Amit.. long delay in responding to your comment!

While I agree with your evaluation of structural difficulties for BPOs in pulling it off, there are a few things that we should not forget -

1. Analytics, like consulting, is extremely knowledge intensive. The problem right now is that most analytics service providers are trying to commoditize parts of analytics and consultatively sell the other parts. Under the same umbrella, its difficult. A Mckinsey, for instance, may not be charging a differential rate for PMO work as compared to run mof the mill market entry strategy. An IT company would have a much lower PMO rate than Mck.. but thats a different debate altogether. My point is - you are confusing the buyer by selling analytics that is cheap/inexpensive, and selling analytics that is expensive at the same time.

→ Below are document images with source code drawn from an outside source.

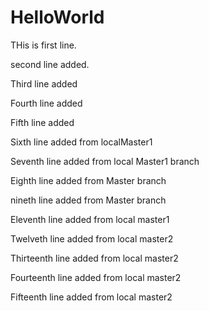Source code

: # HelloWorld

THis is first line.

second line added.

Third line added

Fourth line added

Fifth line added

Sixth line added from localMaster1

Seventh line added from local Master1 branch

Eighth line added from Master branch

nineth line added from Master branch

Eleventh line added from local master1

Twelveth line added from local master2

Thirteenth line added from local master2

Fourteenth line added from local master2

Fifteenth line added from local master2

2. Captives - They have the problem of work variety/ career progression. Unlike a BPO where people evolve and hit their aspirational level of being a manager, handling 2-5-10-50 people in/across teams, in a captive, the extent of that evolution is much lower. Even managers and VPs are doing the same thing.

Who will win? No-one. Right now, the buyer is winning with rates under pressure. Over a period of time, the 3rd party resources (at least someof them) move on to the buyer side. Alternatively, its quite possible that smart large organizations centralize their BI/Analytics requirements. One such 50 people deal can make or break a small KPO.

But then.. there are too many ifs here, right now!
:)

Abhibryan said...

Hi Amit,

Great post!

I am prospective gmat applicant with a goal to start a company in Marketing analytics. I have a 700 on GMAT and have 4 years of experience in market research and pricing analytics.

Can you give me some tips of how I can state that an MBA would help me achieve my goals?